Lila se relève lentement et se tourne vers son sauveur. Son regard rencontre deux grands yeux bleu électrique. Ils appartiennent à un homme baraqué, d’un mètre quatre-vingt-cinq environ, qui doit avoir entre vingt-cinq et trente ans. Ses cheveux châtain clair sont en bataille, et son corps est emmitouflé dans un gros anorak noir. Ils se toisent un moment, se fixent, sans trop savoir quoi dire, ni l’un ni l’autre. Finalement, Lila reprend ses esprits et s’éclaircit la voix.
- Merci beaucoup de m’avoir sorti de là. Je ne sais pas comment j’aurai fait. Elle se tourne vers la voiture en soupirant. Je suis bonne pour appeler la dépanneuse.
- Je peux vous déposer si vous voulez ? Il fait trop froid pour que vous attendiez dehors, après ce que vous venez de vivre. Vous êtes sûre que vous ne voulez pas que j’appelle les pompiers ?
- Non, non, ça va, je vous assure. Je n’ai rien. Mais ma voiture ? Je ne vais pas l’abandonner là.
- Ne vous inquiétez pas, je m’en occupe.
Lila hésite. D’un côté elle est gelée, l’adrénaline de l’accident redescend et elle ne se sent pas très bien. La dépanneuse va mettre au moins trente minutes pour venir jusqu’ici et elle n’a vraiment pas envie d’attendre sur le bord de la route. D’un autre côté, elle ne connait pas ce mec sorti de nulle part. Est-ce qu’elle peut lui faire confiance ? Est-ce qu’il ne va pas en profiter pour lui voler sa voiture ? Est-ce qu’il va bien la ramener chez elle ou va-t-il la kidnapper et la découper en petits morceaux, sans que personne ne retrouve jamais son corps ? Le choc lui fait penser n’importe quoi ! C’est Ambre la superstitieuse, la trouillarde et celle qui déborde d’une imagination improbable. Elle, Lila, est rationnelle, réfléchie et calme. Il faut dire que là, toute seule sur cette petite route au milieu de la forêt, avec pour unique compagnie un inconnu, qui certes semble tout droit sorti d’un magazine, mais un inconnu quand même, elle ne se sent pas tellement en sécurité.

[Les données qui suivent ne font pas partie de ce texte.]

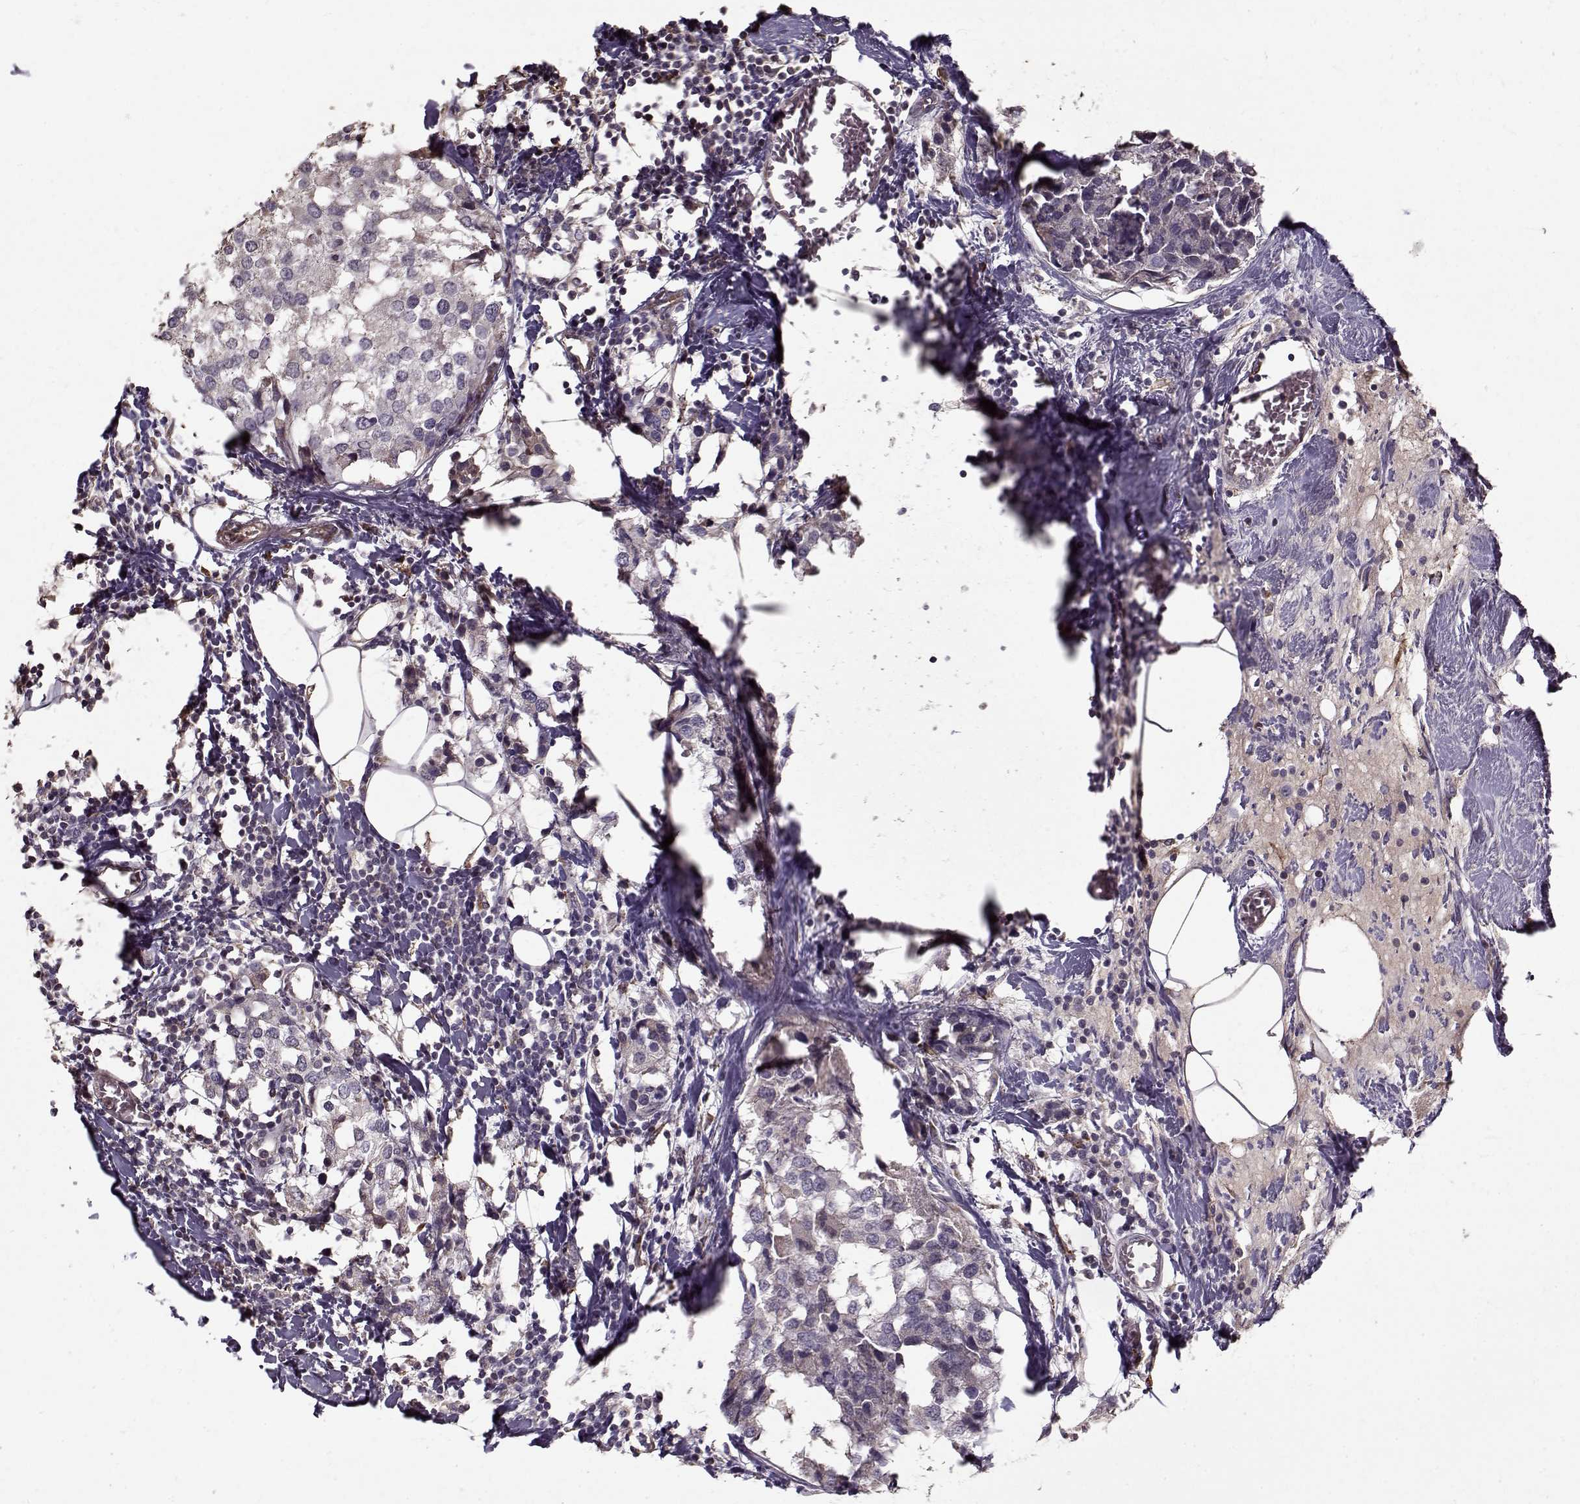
{"staining": {"intensity": "negative", "quantity": "none", "location": "none"}, "tissue": "breast cancer", "cell_type": "Tumor cells", "image_type": "cancer", "snomed": [{"axis": "morphology", "description": "Lobular carcinoma"}, {"axis": "topography", "description": "Breast"}], "caption": "Immunohistochemical staining of human breast cancer reveals no significant expression in tumor cells.", "gene": "LAMA2", "patient": {"sex": "female", "age": 59}}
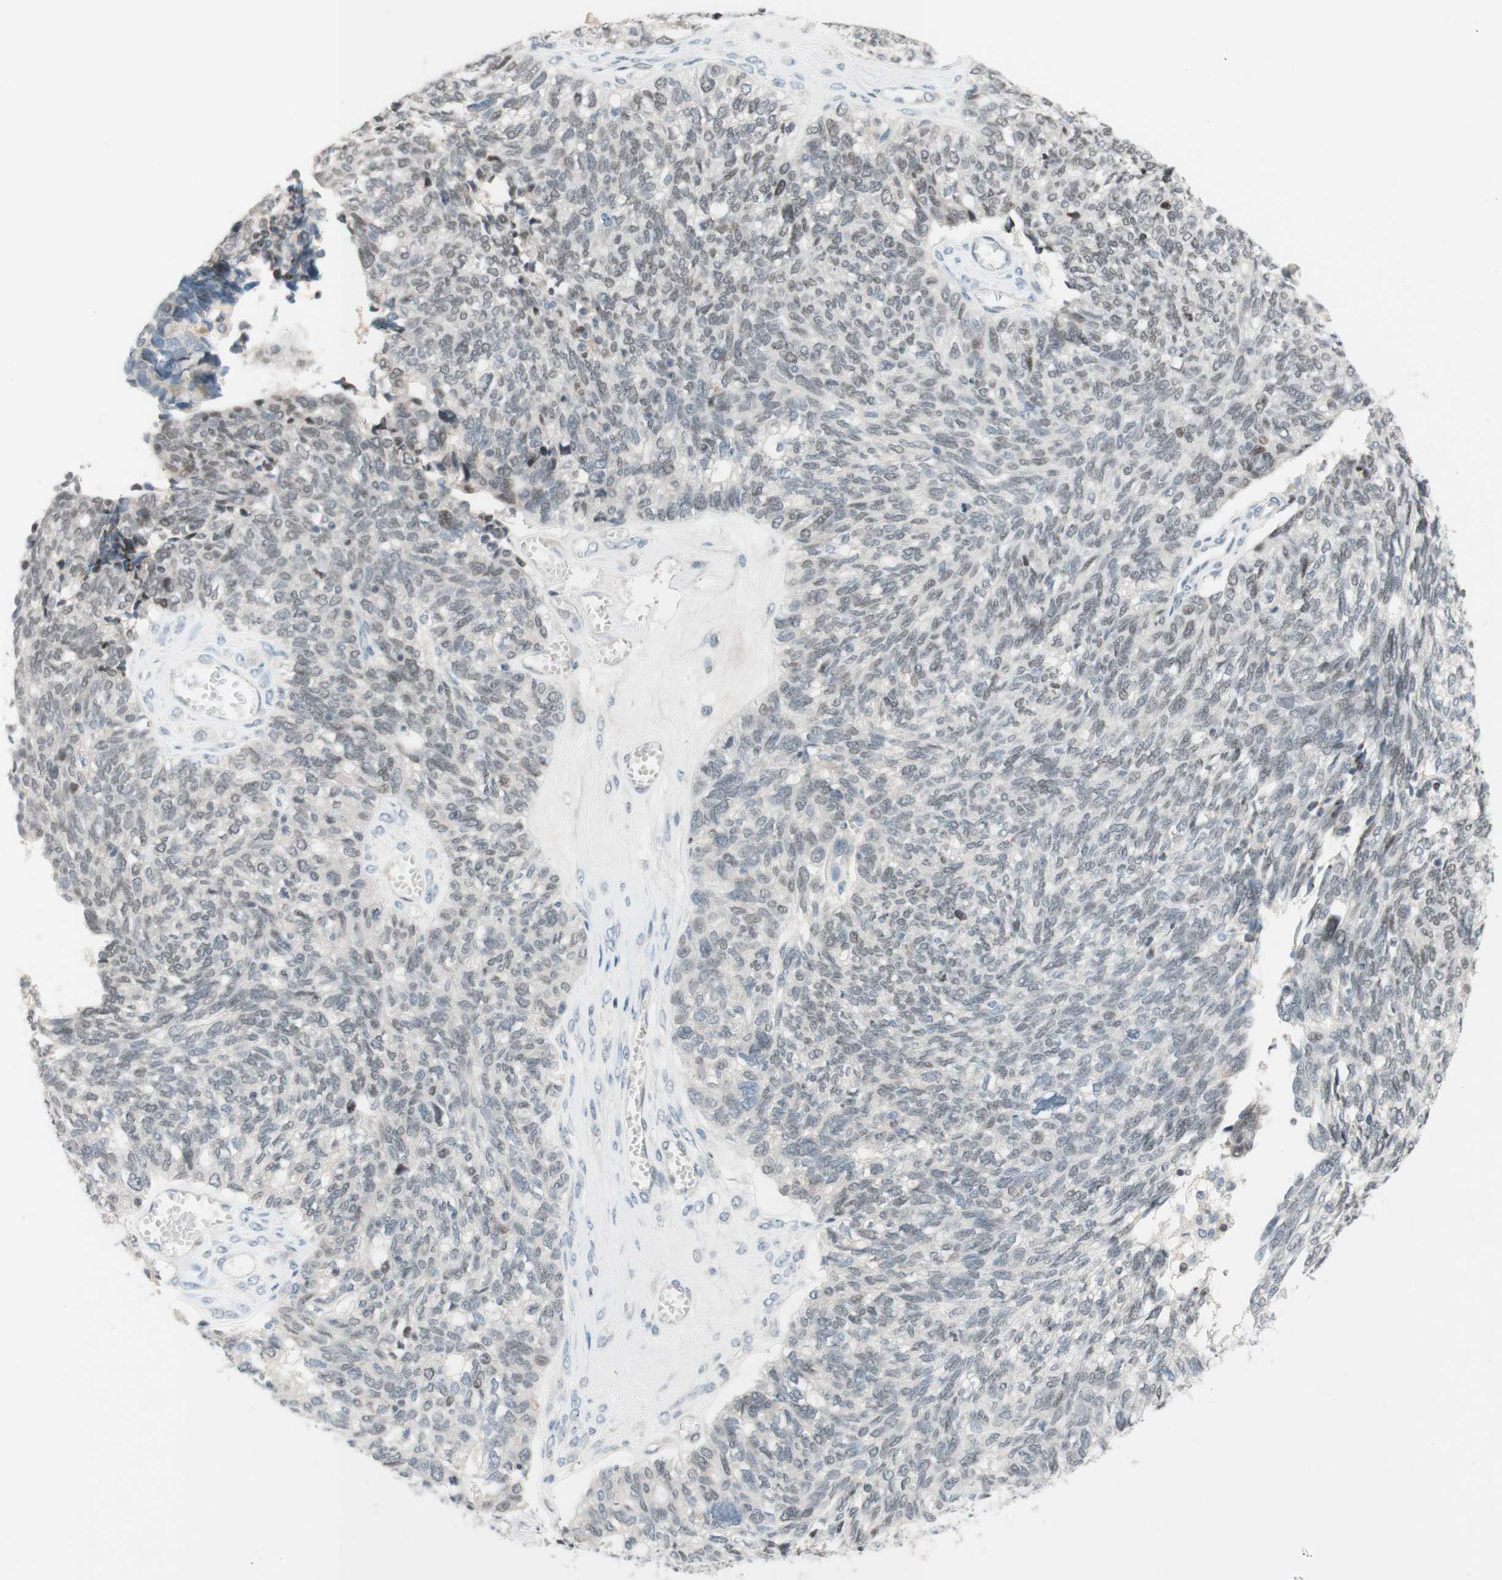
{"staining": {"intensity": "weak", "quantity": "25%-75%", "location": "nuclear"}, "tissue": "ovarian cancer", "cell_type": "Tumor cells", "image_type": "cancer", "snomed": [{"axis": "morphology", "description": "Cystadenocarcinoma, serous, NOS"}, {"axis": "topography", "description": "Ovary"}], "caption": "Weak nuclear expression is identified in about 25%-75% of tumor cells in ovarian cancer.", "gene": "JPH1", "patient": {"sex": "female", "age": 79}}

- Allez, vous êtes frigorifiée, vous tremblez de partout et la nuit ne va pas tarder à tomber.
Comme s’il lisait dans ses pensée, le bel inconnu rajoute.
- Je ne suis pas un sérial killer, ne vous inquiétez pas, je ne vais pas vous égorger sur le bord de la route.
- C’est exactement ce que dirait un sérial killer, murmure Lila.
- Je vous dois bien ça. Laissez-moi vous aider pour me faire pardonner d’avoir provoqué cet accident.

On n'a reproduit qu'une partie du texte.